Memorializing Your Infant After Miscarriage or Stillbirth
Buy something that reminds you of your baby’s life.
A piece of jewelry, a painting, a book of poetry, a tattoo…it doesn’t have to be something you talk about with others, just something for you.
If you have other living children, perhaps you could buy a mother’s necklace with add-on birthstone pendants. My husband bought a silver charm bracelet for me, and I have a charm for my living daughter and for Beatrice. If we have more children, I’ll add charms for each of them, as well.
Some of Wismer’s clients wear angel pendants, and a few have named a star for their babies through a star registry.
Plant a tree, flower, or memorial garden.
Set aside a portion of your yard for a memorial for your baby. Jill Czajkowski of Ashburn, Virginia, wanted to create a memorial garden for her daughter, Catherine Bailey, who was stillborn at 40 weeks in February 2005.
“Friends, co-workers, and family all chipped in when they heard of the idea by giving us trees, plants, a memorial stone, and a bench. Each wanted to contribute something towards the garden. I have one friend who has pledged to give us a new plant every Mother’s Day,” says Czajkowski.
Hamilton planted a weeping willow in the corner of her parents’ property. Though she can’t see her son, “It’s nice to see something that was planted for him, so it’s like watching him grow,” Hamilton shares.
Make crafts in honor of your baby.
No matter what type of handiwork you enjoy—quilting, knitting, cross-stitch, painting, etc.—you can use it as a therapeutic and generous way to memorialize your baby.
“I took up crochet and made baby blankets and outfits to donate to the hospital for other mothers who had lost a baby so they would have something special to wrap their babies in and then to have it to bring home,” says Beth Hansen of New Jersey. “Attached to each item was a little card that said who had made it, and that it was made in memory of my children.”

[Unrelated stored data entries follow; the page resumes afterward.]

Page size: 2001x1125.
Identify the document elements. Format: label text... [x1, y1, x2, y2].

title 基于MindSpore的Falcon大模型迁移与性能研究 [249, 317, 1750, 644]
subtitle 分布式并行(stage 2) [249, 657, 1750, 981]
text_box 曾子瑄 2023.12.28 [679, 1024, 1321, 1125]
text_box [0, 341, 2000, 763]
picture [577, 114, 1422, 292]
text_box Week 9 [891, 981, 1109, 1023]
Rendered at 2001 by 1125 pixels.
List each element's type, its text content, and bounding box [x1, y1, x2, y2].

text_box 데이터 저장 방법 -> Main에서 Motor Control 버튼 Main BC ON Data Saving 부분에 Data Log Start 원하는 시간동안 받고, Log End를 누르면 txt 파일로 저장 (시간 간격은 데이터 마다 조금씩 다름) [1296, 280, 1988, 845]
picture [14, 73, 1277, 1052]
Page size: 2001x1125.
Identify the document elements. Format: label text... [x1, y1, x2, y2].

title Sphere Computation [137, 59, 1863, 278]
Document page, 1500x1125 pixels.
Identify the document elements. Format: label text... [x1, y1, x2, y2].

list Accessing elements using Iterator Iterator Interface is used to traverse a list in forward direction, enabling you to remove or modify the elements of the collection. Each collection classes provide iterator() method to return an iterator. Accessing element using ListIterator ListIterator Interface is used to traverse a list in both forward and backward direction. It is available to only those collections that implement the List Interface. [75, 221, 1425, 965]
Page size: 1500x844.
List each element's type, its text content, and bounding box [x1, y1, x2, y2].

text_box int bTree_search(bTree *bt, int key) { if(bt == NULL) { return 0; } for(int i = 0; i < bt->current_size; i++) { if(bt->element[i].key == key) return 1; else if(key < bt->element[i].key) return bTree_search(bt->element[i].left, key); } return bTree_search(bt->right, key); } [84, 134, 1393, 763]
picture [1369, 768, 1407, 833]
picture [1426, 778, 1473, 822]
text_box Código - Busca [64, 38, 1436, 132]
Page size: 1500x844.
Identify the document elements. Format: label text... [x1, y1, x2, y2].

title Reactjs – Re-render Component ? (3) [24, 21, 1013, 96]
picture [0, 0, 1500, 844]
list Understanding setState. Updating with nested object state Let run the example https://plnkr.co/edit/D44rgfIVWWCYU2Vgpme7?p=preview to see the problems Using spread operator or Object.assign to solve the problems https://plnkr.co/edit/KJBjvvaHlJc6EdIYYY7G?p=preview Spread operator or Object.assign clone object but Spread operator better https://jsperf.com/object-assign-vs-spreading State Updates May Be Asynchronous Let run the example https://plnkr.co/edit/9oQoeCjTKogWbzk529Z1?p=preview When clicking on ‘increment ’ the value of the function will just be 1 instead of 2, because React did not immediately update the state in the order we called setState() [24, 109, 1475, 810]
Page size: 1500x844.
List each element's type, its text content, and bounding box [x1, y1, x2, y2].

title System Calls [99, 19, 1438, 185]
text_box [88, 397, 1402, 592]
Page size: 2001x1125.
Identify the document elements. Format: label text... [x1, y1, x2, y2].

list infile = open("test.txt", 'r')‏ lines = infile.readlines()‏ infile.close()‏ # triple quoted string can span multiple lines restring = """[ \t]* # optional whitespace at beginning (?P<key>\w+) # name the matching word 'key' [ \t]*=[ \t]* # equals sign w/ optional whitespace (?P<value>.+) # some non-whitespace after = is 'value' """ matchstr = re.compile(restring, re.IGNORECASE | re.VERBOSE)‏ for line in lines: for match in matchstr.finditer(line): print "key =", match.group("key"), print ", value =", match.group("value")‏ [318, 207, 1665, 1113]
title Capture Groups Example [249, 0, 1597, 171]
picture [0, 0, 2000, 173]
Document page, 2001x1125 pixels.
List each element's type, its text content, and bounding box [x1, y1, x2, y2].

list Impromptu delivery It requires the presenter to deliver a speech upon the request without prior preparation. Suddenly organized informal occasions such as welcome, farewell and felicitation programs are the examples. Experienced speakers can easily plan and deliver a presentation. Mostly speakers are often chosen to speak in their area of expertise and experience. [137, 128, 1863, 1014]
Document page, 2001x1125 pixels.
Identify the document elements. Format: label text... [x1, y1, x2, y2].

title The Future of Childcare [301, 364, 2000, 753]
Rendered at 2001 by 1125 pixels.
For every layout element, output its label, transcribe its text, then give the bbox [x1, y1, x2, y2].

Hansen was never given a definite reason for why her daughter and son were stillborn: Hope at 20 weeks (in April 2001) and Daniel at 25 weeks (in April 2002).
Crocheting these gifts is part of her healing process. “It gave me an outlet to keep busy so I didn’t think so much. But it also helped me to know that I might be giving grieving mothers something special to have—although nothing would ever replace their babies—it was good for me to make something special” for them, says Hansen.